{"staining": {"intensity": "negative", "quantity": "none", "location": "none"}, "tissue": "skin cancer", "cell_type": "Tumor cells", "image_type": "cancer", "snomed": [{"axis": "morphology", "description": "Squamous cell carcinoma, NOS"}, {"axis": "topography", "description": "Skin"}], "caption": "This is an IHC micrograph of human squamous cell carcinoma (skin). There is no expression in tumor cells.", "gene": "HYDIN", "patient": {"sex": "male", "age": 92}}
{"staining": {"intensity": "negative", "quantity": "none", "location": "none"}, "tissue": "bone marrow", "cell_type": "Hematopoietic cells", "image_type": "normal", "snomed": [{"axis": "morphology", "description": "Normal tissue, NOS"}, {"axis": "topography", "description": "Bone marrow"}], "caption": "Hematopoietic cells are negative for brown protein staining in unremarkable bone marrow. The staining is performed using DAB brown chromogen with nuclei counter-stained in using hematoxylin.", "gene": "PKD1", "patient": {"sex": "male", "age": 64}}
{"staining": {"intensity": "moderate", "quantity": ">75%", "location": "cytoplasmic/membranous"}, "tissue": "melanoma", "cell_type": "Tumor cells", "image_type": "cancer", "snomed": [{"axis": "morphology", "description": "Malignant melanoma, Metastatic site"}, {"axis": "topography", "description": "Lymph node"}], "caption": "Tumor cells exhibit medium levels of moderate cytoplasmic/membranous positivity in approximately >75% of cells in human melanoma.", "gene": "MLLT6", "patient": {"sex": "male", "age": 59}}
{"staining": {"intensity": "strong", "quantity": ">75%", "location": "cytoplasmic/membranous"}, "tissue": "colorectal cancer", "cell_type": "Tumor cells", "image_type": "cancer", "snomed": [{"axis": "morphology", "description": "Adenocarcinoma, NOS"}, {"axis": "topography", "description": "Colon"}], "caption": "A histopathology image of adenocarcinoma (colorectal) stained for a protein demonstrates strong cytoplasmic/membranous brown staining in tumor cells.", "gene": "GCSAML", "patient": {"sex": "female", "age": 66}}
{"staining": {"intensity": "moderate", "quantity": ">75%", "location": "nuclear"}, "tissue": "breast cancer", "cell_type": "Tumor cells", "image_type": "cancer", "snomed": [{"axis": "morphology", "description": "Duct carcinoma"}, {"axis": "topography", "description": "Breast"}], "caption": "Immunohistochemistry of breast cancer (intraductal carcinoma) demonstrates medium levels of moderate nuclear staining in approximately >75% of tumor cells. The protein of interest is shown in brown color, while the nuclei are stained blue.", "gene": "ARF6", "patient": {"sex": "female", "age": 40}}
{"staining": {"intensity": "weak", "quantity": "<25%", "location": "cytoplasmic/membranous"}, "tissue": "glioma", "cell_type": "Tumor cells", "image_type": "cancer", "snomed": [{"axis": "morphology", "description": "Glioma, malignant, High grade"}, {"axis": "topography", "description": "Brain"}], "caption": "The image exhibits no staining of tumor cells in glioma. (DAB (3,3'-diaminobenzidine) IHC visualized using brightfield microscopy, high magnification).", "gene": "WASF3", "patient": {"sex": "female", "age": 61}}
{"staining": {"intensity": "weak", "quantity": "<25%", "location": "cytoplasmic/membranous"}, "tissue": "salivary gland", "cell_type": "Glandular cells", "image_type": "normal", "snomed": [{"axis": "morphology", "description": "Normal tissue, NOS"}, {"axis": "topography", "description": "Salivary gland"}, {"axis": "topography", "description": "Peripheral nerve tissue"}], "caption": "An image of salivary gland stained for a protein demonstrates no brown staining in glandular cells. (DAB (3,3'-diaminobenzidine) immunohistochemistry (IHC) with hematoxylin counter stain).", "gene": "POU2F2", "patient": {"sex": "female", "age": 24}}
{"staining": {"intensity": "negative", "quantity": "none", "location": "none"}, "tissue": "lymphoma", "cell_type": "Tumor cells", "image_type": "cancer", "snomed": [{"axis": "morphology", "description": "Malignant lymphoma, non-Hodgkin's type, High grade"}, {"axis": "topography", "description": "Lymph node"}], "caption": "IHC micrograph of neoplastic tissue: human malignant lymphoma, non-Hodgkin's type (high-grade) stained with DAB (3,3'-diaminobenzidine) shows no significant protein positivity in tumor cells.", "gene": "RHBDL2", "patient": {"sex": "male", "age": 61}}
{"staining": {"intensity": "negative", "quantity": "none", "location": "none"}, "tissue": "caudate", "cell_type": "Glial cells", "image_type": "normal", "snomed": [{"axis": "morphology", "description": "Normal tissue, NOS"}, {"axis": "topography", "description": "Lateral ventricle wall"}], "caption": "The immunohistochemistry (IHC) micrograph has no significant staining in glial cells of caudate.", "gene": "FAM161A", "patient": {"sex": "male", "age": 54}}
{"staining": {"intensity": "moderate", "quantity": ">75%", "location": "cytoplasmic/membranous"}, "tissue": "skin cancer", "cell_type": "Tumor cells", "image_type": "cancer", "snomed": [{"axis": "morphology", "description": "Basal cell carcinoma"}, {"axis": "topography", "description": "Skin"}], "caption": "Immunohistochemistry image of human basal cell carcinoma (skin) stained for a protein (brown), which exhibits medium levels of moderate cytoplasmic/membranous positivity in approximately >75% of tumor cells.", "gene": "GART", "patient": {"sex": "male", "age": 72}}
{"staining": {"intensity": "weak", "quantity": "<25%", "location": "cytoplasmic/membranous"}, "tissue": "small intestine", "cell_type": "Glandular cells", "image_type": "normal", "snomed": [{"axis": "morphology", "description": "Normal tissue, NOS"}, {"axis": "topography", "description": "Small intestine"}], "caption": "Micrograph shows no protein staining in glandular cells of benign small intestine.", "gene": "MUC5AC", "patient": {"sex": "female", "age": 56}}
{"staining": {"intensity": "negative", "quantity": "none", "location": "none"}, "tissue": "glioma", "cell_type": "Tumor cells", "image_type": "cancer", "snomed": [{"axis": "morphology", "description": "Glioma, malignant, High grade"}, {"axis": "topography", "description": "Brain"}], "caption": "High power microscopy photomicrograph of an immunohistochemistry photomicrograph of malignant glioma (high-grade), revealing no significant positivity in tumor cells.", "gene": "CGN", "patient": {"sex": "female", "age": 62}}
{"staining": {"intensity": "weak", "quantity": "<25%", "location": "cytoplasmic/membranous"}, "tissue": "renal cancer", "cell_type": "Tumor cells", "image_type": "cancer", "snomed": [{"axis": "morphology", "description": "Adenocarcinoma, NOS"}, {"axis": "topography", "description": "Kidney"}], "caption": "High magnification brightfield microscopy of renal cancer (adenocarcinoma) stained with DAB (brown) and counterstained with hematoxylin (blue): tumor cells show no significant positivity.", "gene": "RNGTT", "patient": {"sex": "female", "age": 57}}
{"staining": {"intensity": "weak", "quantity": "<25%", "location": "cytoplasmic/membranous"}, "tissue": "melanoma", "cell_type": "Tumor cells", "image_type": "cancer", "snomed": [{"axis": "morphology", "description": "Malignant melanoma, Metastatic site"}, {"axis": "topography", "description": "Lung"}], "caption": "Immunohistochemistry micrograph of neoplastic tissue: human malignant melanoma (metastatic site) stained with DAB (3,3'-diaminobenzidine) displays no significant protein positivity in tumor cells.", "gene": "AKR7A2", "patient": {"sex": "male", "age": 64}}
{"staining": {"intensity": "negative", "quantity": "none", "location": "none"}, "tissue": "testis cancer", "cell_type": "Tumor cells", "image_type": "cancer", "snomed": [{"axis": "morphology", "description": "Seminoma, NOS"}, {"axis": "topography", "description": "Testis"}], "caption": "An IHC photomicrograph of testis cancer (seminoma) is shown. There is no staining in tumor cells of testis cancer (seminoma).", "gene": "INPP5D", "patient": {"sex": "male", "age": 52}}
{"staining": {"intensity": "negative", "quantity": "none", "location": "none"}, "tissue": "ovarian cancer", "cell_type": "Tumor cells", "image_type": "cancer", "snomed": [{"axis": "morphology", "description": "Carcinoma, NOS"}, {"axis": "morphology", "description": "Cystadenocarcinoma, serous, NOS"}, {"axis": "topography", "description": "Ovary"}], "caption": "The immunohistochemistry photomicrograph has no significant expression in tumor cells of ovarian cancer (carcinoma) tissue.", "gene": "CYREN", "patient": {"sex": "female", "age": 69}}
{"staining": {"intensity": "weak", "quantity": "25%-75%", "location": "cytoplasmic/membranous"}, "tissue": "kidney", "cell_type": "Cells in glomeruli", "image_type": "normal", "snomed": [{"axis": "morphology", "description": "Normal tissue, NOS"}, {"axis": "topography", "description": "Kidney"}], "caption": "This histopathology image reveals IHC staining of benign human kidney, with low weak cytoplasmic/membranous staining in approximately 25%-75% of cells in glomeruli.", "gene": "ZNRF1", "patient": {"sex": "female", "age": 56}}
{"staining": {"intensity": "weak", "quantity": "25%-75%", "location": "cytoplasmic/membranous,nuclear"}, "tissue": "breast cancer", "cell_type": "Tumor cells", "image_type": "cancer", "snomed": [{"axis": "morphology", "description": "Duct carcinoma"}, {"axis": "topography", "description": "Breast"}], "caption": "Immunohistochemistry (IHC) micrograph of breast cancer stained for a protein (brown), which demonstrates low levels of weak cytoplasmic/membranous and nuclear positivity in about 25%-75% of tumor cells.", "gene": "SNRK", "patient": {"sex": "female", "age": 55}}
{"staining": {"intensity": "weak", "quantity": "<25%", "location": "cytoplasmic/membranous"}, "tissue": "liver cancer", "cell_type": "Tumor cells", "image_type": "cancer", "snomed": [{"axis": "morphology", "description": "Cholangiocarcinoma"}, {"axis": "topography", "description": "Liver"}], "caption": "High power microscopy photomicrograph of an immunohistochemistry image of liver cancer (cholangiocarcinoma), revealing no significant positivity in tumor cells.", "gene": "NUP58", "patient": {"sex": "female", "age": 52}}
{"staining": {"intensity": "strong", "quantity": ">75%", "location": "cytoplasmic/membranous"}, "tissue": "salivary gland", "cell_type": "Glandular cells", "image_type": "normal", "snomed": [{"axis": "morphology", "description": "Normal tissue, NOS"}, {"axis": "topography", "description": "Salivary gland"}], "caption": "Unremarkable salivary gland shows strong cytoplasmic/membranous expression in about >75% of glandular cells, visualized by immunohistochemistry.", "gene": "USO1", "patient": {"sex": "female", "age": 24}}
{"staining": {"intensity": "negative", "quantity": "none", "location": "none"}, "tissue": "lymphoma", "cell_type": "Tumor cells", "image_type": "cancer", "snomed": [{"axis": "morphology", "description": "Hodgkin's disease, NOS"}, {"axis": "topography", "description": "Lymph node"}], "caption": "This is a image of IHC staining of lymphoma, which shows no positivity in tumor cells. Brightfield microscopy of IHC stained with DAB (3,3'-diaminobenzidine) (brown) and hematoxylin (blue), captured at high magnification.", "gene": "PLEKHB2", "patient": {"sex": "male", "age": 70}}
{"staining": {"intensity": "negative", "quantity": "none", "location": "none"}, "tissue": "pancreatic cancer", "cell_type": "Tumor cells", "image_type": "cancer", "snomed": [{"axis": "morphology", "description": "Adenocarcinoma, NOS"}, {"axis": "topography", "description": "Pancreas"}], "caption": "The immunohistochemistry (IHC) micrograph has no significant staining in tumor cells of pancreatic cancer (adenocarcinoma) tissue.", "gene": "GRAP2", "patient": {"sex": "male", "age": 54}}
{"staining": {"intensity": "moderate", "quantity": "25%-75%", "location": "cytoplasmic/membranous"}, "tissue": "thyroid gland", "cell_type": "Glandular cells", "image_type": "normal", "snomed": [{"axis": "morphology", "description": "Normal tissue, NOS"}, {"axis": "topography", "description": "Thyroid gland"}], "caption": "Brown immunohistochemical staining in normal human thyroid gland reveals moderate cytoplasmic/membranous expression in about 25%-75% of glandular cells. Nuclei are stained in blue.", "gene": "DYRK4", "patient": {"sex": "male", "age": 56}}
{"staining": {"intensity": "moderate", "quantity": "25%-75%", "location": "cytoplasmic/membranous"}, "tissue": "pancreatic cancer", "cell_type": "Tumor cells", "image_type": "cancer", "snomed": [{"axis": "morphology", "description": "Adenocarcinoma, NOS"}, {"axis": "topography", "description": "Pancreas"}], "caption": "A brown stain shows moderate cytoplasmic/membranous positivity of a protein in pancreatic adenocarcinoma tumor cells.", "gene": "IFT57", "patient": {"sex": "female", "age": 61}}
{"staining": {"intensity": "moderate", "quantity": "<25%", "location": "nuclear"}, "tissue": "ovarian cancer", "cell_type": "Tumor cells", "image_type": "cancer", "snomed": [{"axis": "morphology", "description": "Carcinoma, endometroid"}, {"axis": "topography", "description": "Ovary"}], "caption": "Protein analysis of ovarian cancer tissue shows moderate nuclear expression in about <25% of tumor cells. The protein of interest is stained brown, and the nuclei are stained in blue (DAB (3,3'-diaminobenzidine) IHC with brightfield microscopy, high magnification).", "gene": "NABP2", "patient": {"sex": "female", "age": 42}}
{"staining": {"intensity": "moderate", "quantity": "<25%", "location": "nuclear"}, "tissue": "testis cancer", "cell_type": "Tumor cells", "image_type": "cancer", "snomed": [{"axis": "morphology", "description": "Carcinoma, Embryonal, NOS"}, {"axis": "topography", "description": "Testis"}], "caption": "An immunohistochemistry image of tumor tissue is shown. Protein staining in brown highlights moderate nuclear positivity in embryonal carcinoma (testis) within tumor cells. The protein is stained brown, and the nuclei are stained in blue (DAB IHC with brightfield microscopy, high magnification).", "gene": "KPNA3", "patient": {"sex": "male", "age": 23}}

◇ ◇ ◇ ◇ ◇

» **ASSIGNMENT**: Scan the entries above for the line containing "breast cancer (intraductal", and copy it and all lines after it exactly, down to and including the line containing "image exhibits no".

» **RESULT FOR THIS TASK**:
{"staining": {"intensity": "moderate", "quantity": ">75%", "location": "nuclear"}, "tissue": "breast cancer", "cell_type": "Tumor cells", "image_type": "cancer", "snomed": [{"axis": "morphology", "description": "Duct carcinoma"}, {"axis": "topography", "description": "Breast"}], "caption": "Immunohistochemistry of breast cancer (intraductal carcinoma) demonstrates medium levels of moderate nuclear staining in approximately >75% of tumor cells. The protein of interest is shown in brown color, while the nuclei are stained blue.", "gene": "ARF6", "patient": {"sex": "female", "age": 40}}
{"staining": {"intensity": "weak", "quantity": "<25%", "location": "cytoplasmic/membranous"}, "tissue": "glioma", "cell_type": "Tumor cells", "image_type": "cancer", "snomed": [{"axis": "morphology", "description": "Glioma, malignant, High grade"}, {"axis": "topography", "description": "Brain"}], "caption": "The image exhibits no staining of tumor cells in glioma. (DAB (3,3'-diaminobenzidine) IHC visualized using brightfield microscopy, high magnification).", "gene": "WASF3", "patient": {"sex": "female", "age": 61}}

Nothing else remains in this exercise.